* **DOCUMENT TEXT**
After a successful US tour, Balkan Bordello produced by the prestigious New York Theater La MaMa (USA) in association with Qendra Multimedia (Kosovo), Atelje 212 (Serbia) and My Balkans (USA/Serbia), returns to the region with a tour in some of the most renowned summer festivals.
Balkan Bordello premiered in Prishtina on November 2, 2021 and continued with a tour in Kosovo, Albania and Serbia. In March 2022, the American premiere at New York’s La MaMa was followed by ten shows and attracted the attention of European and American critique.
Balkan Bordello: The Saga of a Balkan Family is based on Aeschylus’ trilogy The Oresteia. As an avatar of the modern world, Agamemnon returns triumphant from the battlefield, having reduced the enemy city to ashes. But the fever and enthusiasm that come from inglorious victories are blood animals—they feed and live on blood. When he returns home, death awaits powerful Agamemnon. He is killed by his wife, Clytemnestra, the oppressed woman who, by killing her husband, seeks to find freedom. Together with Egist, a hypocritical poet, Clytemnestra wants to start a new life, without fearing she will be raped and humiliated by her husband.

* **RECORDED INFORMATION**

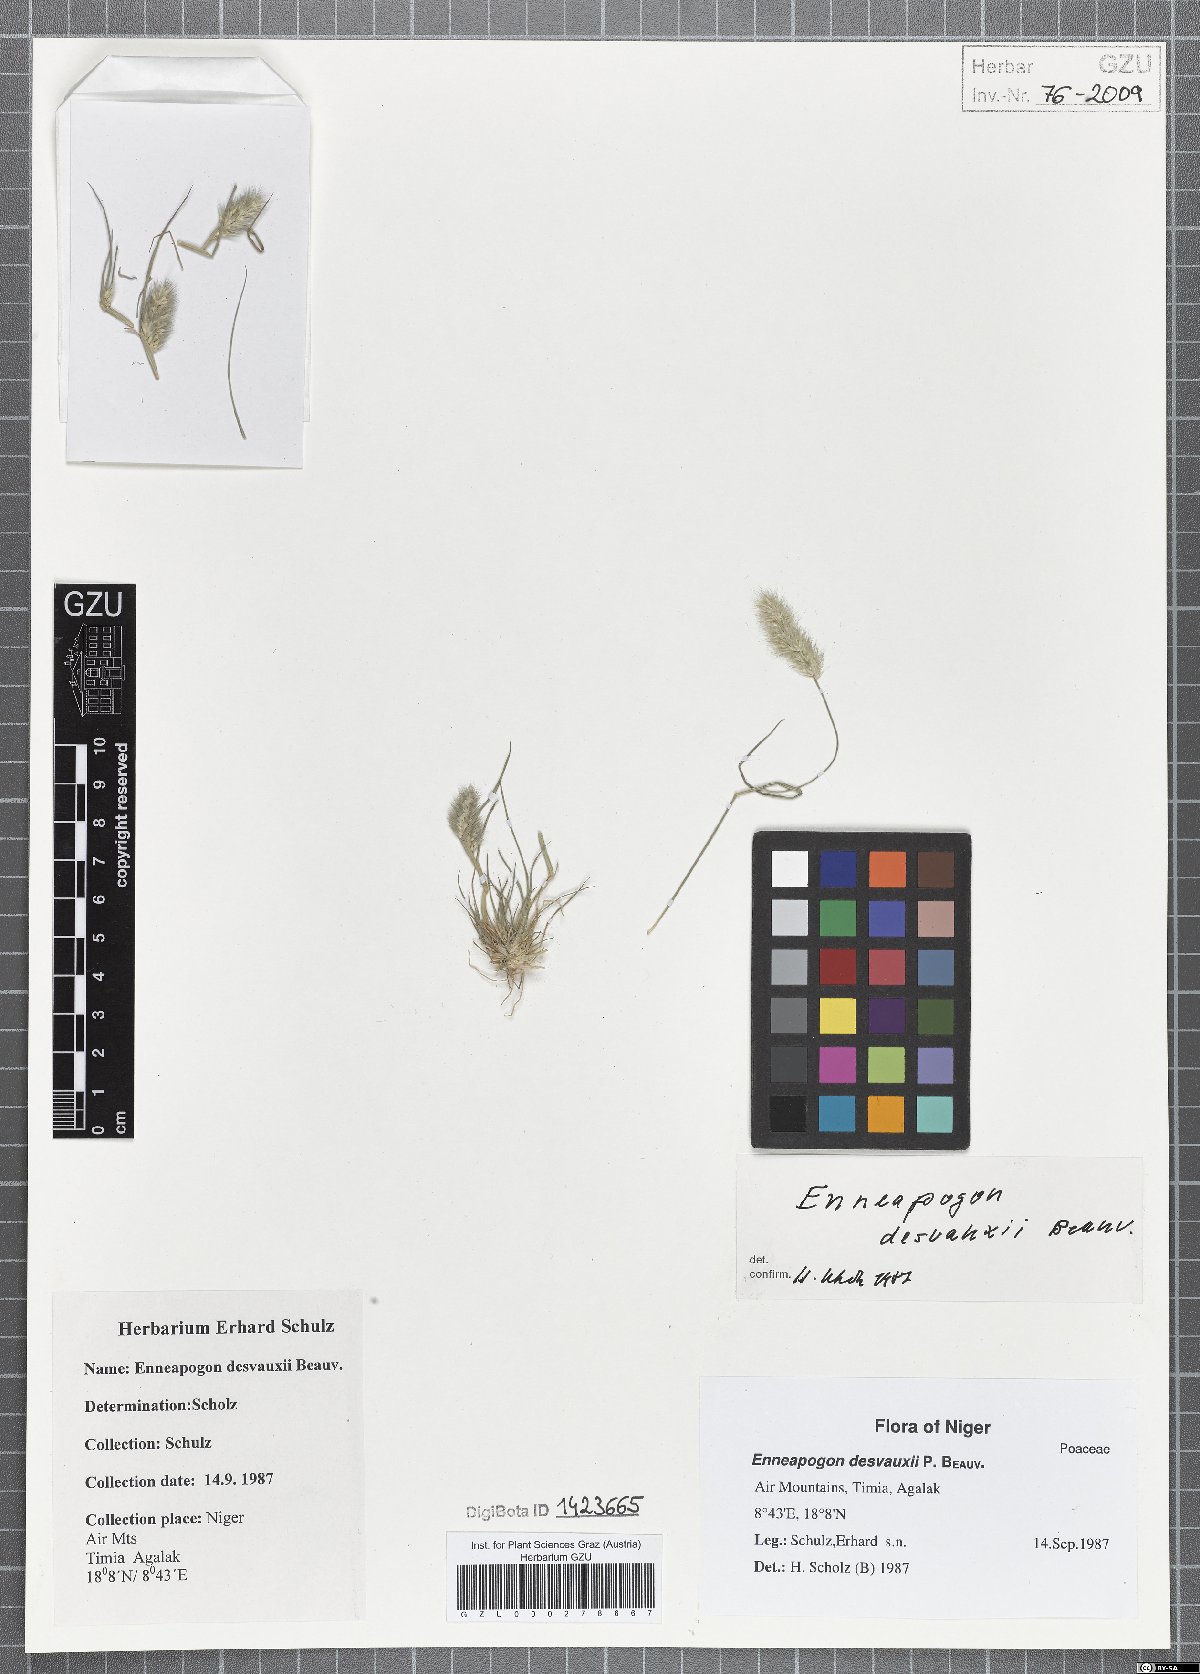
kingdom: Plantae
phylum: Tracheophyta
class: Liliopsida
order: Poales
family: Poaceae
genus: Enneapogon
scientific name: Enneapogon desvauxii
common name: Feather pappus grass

==

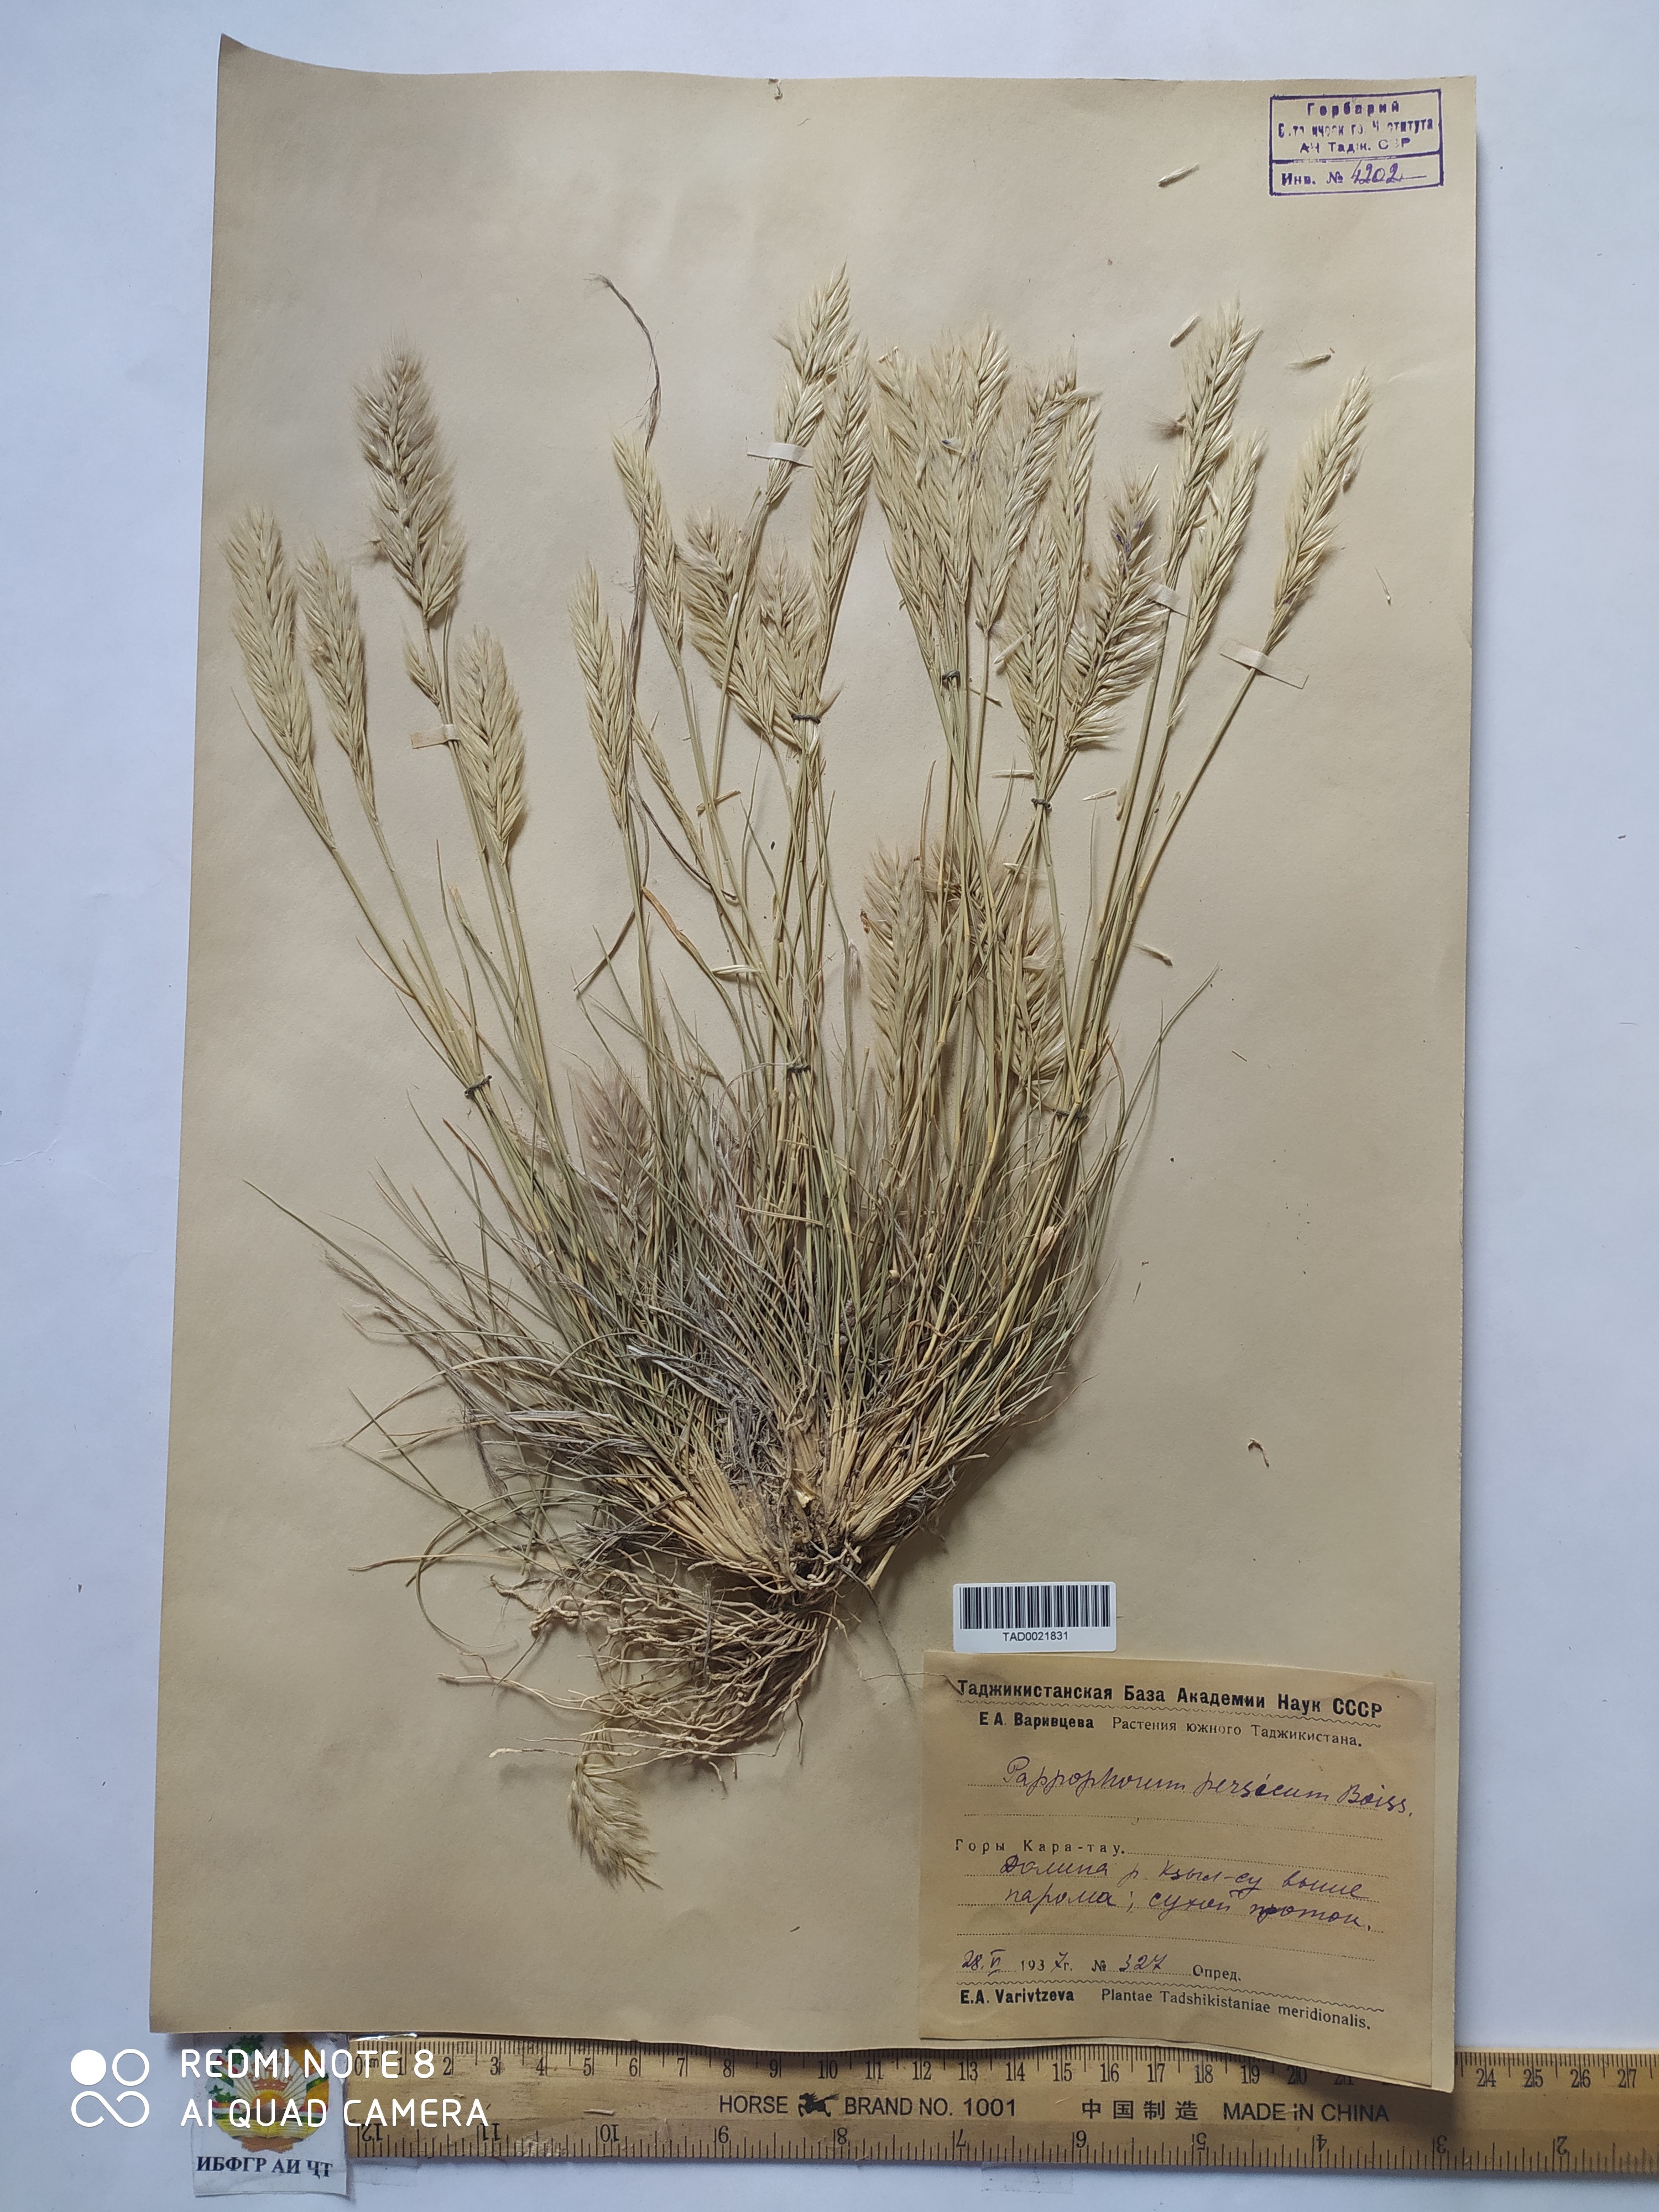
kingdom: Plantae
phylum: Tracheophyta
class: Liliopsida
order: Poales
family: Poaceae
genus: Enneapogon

* **EXERCISE TASKS**
1) In the Balkan Bordello text, on what date did the play premiere in Prishtina?
2) Copy the stretch of the Balkan Bordello text from "After a successful" through "renowned summer festivals." word for word.

* **TASK SOLUTIONS**
1) November 2, 2021

2)
After a successful US tour, Balkan Bordello produced by the prestigious New York Theater La MaMa (USA) in association with Qendra Multimedia (Kosovo), Atelje 212 (Serbia) and My Balkans (USA/Serbia), returns to the region with a tour in some of the most renowned summer festivals.